En 1971 Patricia Zizza se convirtió en la tercera pareja del cocinero, y junto a ella desarrolló la empresa Productos Paul Bocuse, que tiene presencia alrededor del mundo. En 2006 el periódico Libération describía la practicidad con que el asunto se manejaba entre las partes: “Almuerzo en la casa de una, el té en la casa de la otra, cena con la tercera”.
Lo que fue tolerado en la intimidad no estuvo exento de críticas por fuera. Varias veces, además de ególatra, Bocuse fue considerado un falócrata resuelto. En 1976 le dijo a la revista People: “Las mujeres son buenas cocineras, pero no buenas chefs. Las mujeres que sistemáticamente quieren hacer lo que hacen los hombres terminan por perder su feminidad, y lo que yo más adoro es una mujer femenina”.

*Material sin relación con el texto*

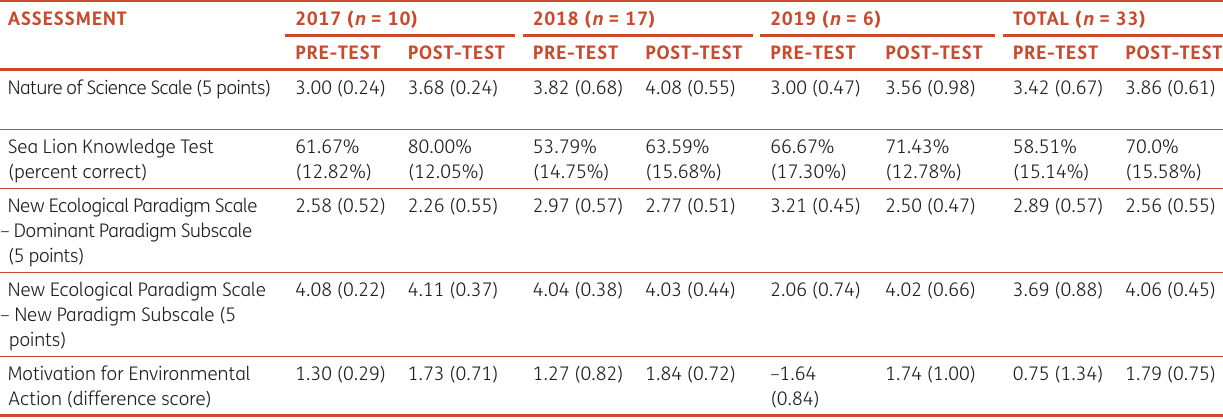
Table 1 Participants’ average performance on the quantitative assessments, across years. Note : Standard deviations are in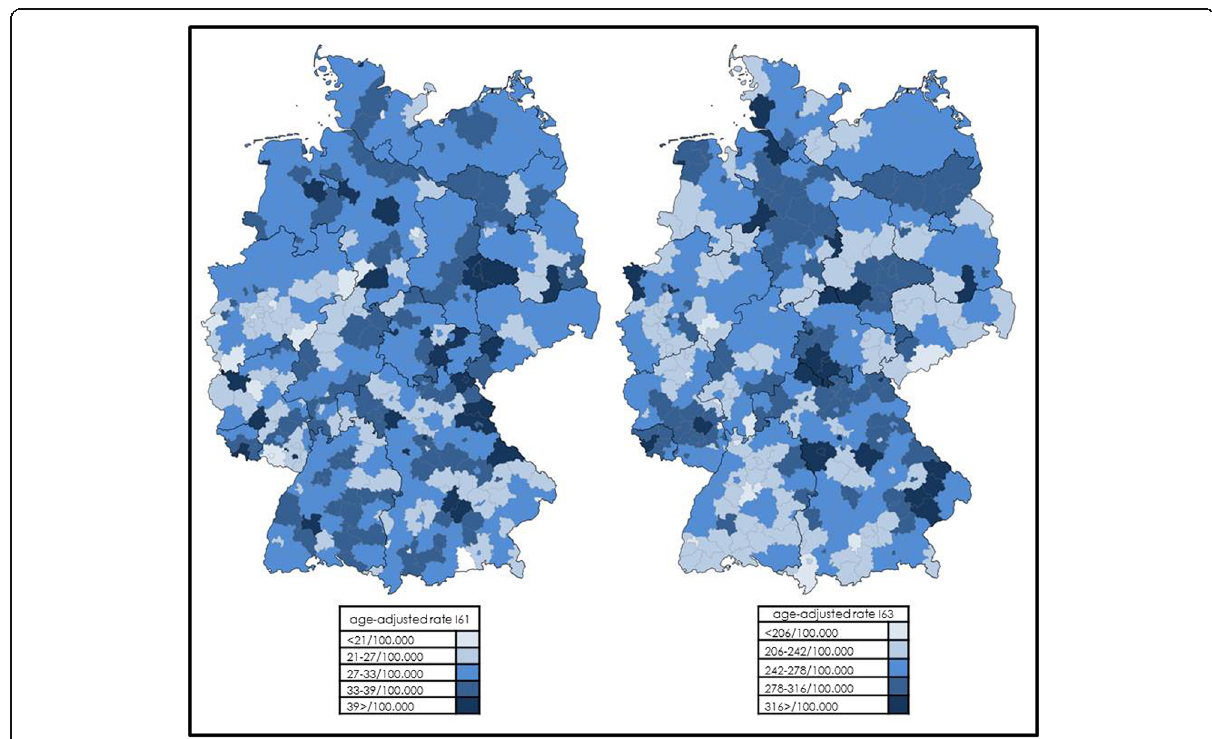
Fig. 2 Distribution of age-adjusted inpatient rates for ICH (I61) and AIS (I63) in Germany in 2017 according to 413* administrative districts and cities according to patients´ places of residence. I61: median 31/100.000, mean 31/100.000, sd 5.9, range 11 – 54/100.000. I63: median 259/100.000,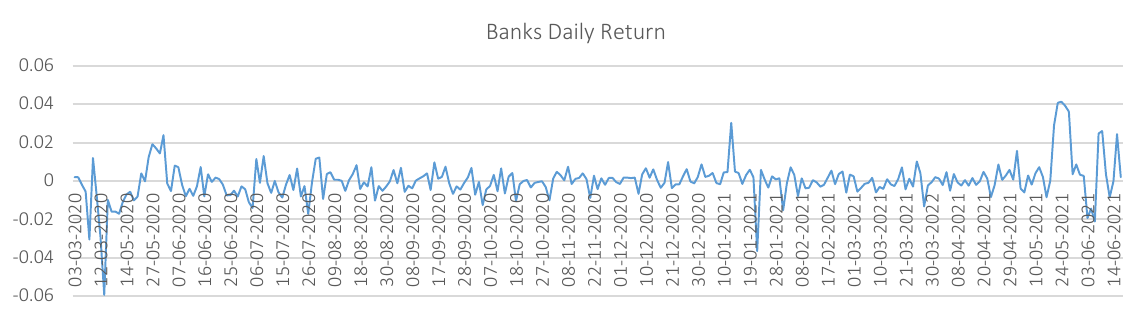
Figure 1. ASE index during the pandemic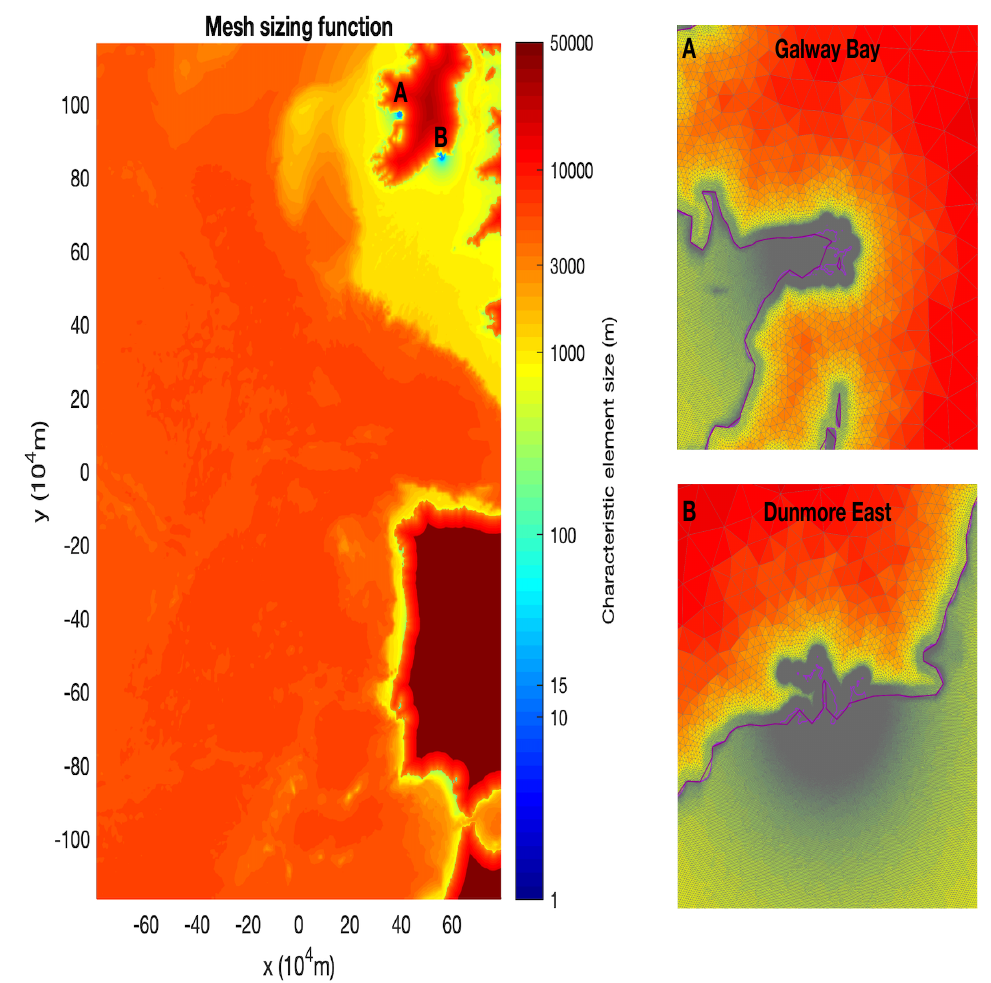
Figure 8. Left: Size of mesh triangles in the nonuniform unstructured mesh. The triangles with the minimum size (10 m) are concentrated around Galway Bay and Dunmore East. These areas are marked ( A , B ) respectively. Right: Zoom in on the high resolution mesh with the mesh triangles shown for, top: Galway Bay and bottom: Dunmore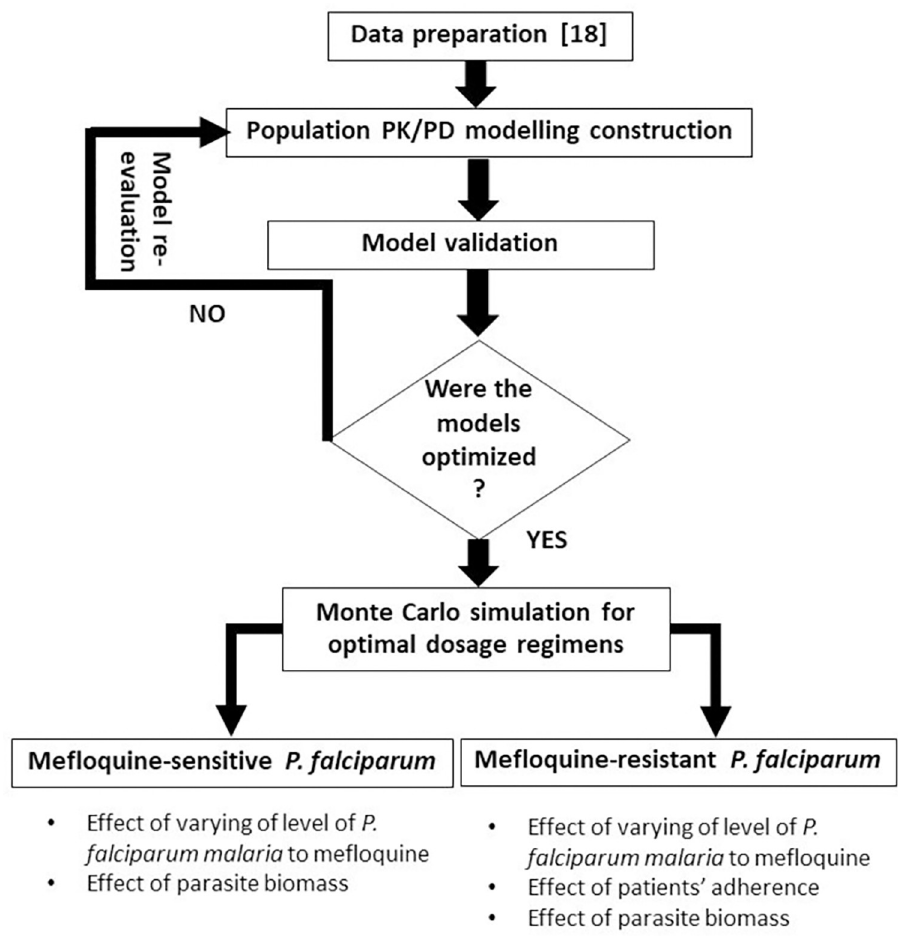
Fig 1. A flow-chart diagram of materials and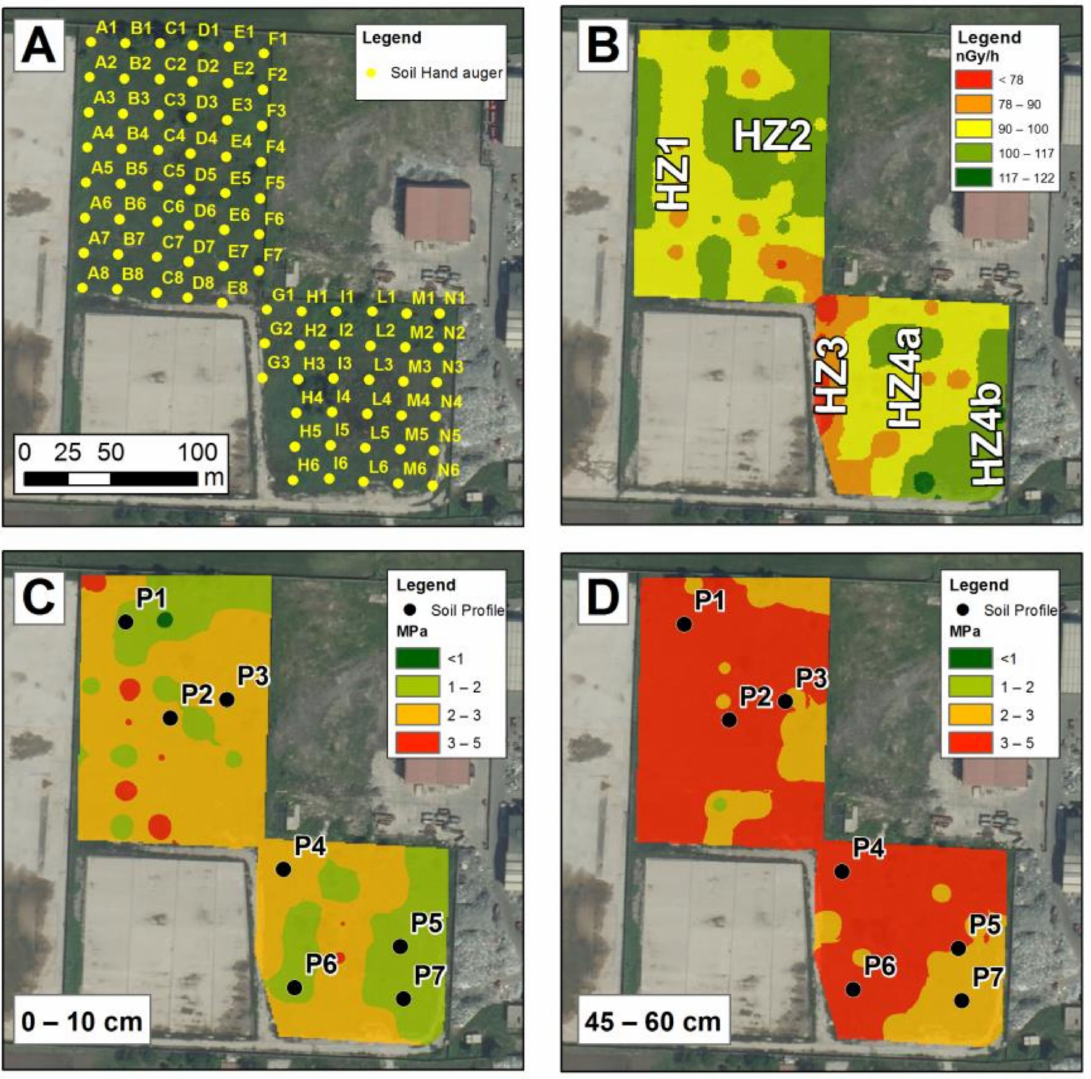
Figure 5. γ -rays dose rate and penetrometry ultrasound maps. ( A ) Sampling scheme; ( B ) γ -rays dose rate map; ( C , D ) cone index (CI) maps at 0–10 cm and 45–60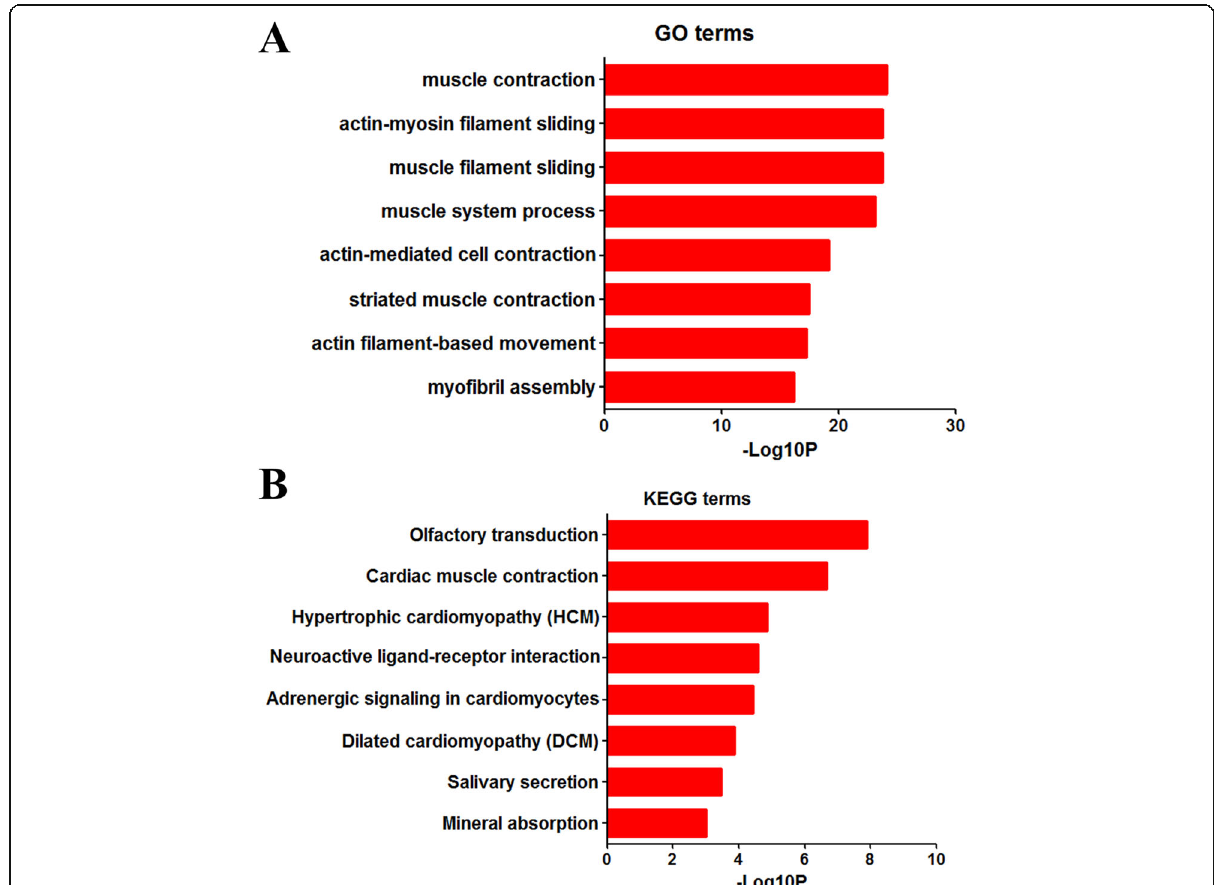
Fig. 5 Functional enrichment results of differentially expressed genes. A. Top 8 pathways identified in the GO enrichment analysis in DEGs. B. Top 8 pathways identified in KEGG pathway analysis in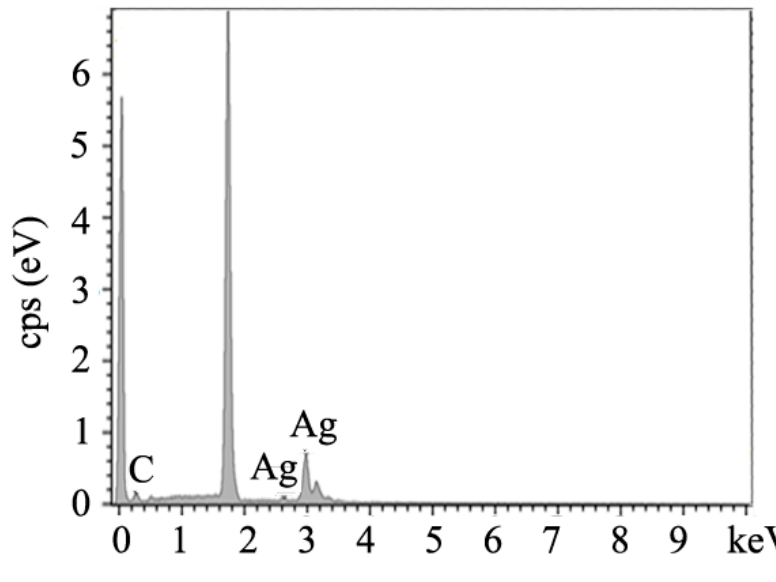
Figure 3. EDS spectrum of Ag@CNTs.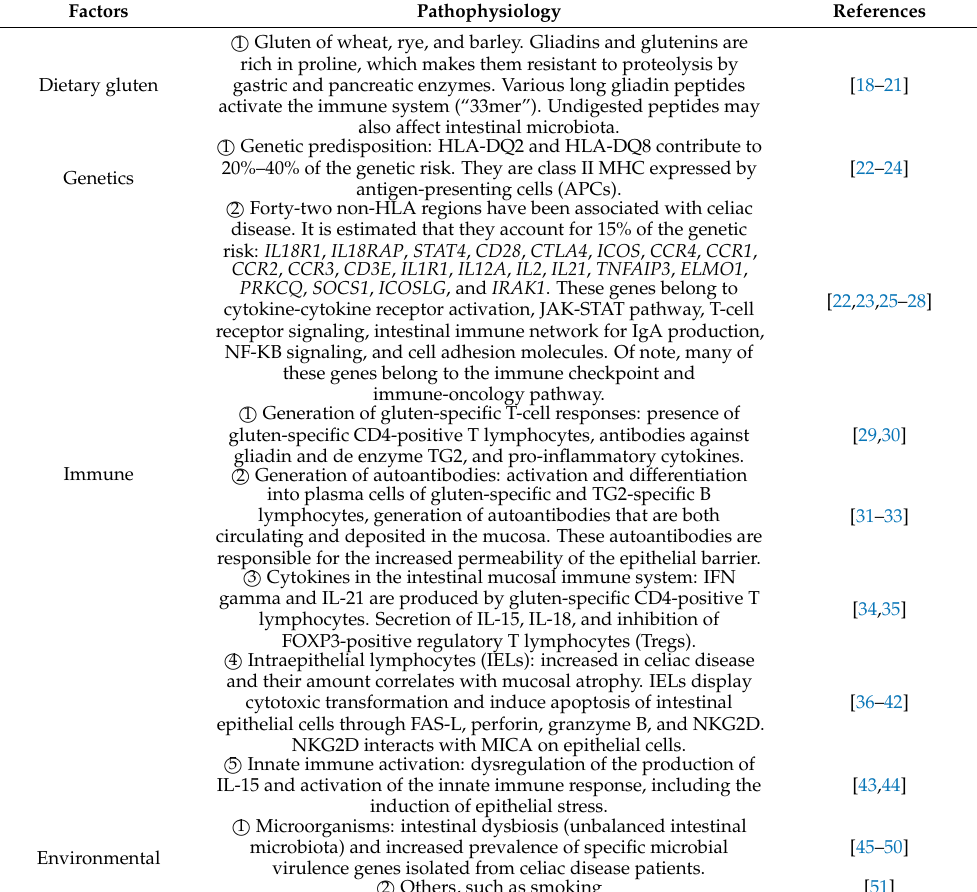
Table 1. Pathogenesis of Celiac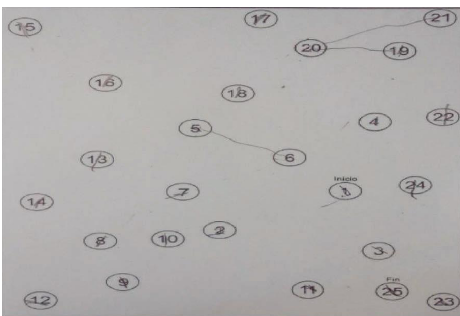
Figure 2: Trail making test (TMT) form A results. Duration: 3 ′ 52 ″ .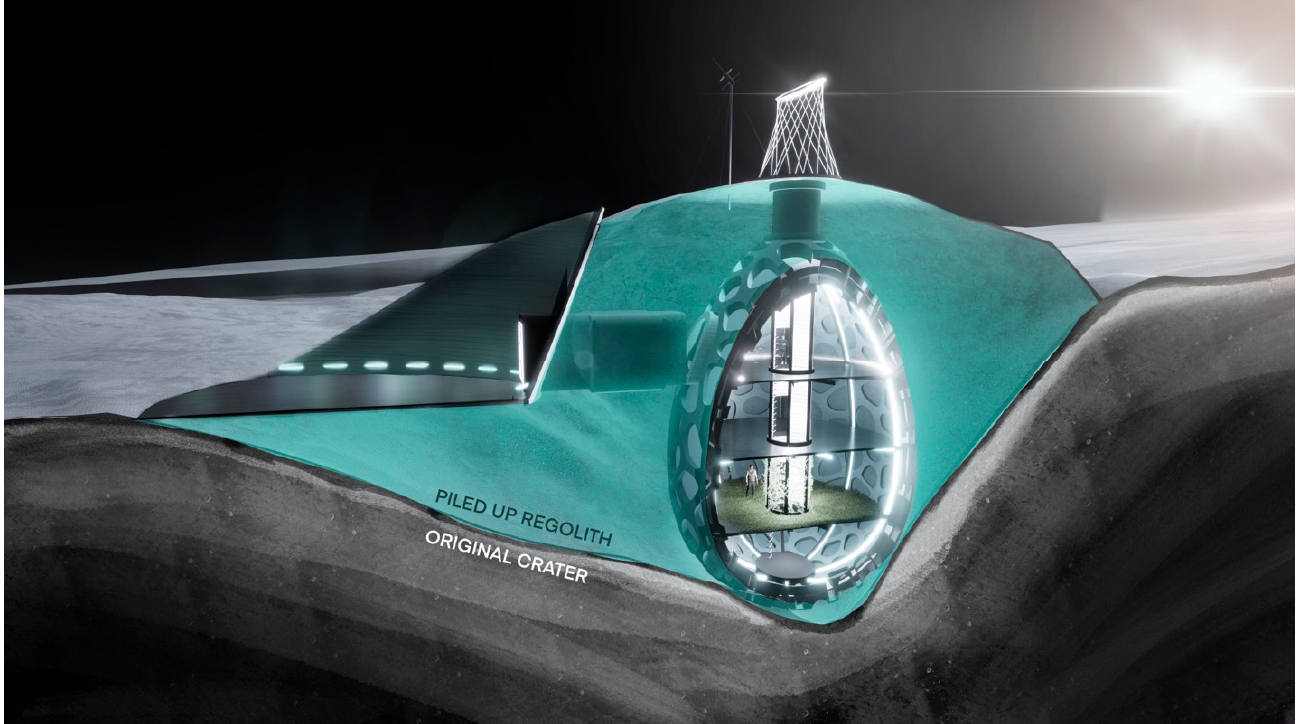
Figure 9. View of the complex with the entrance from the outside.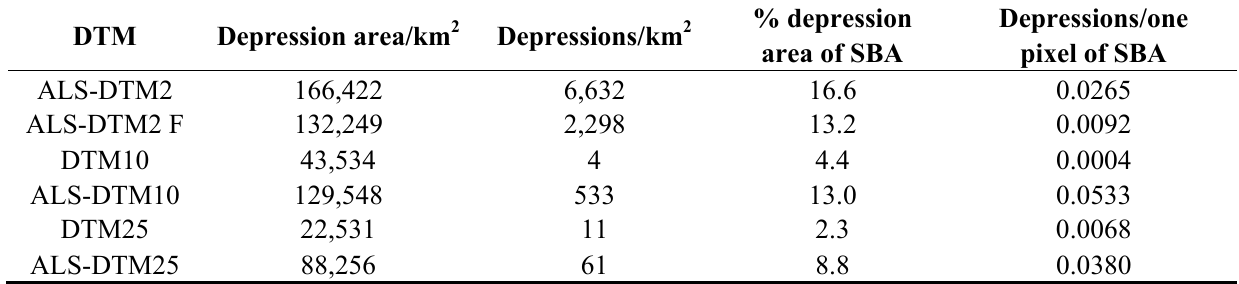
Table 5. Distribution of depressions in Kainastonjoki River study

En 2005 a Paul Bocuse le realizaron un triple baipás coronario. Ese mismo año, la periodista Eve-Marie Zizza, hija de su tercera mujer, estaba terminando Le feu sacré, la biografía del chef. Apenas recuperado de la operación, consciente de su buena fortuna, le pidió a la biógrafa que añadiera esta frase: “Tengo tres estrellas, tuve tres baipases y todavía tengo tres mujeres”.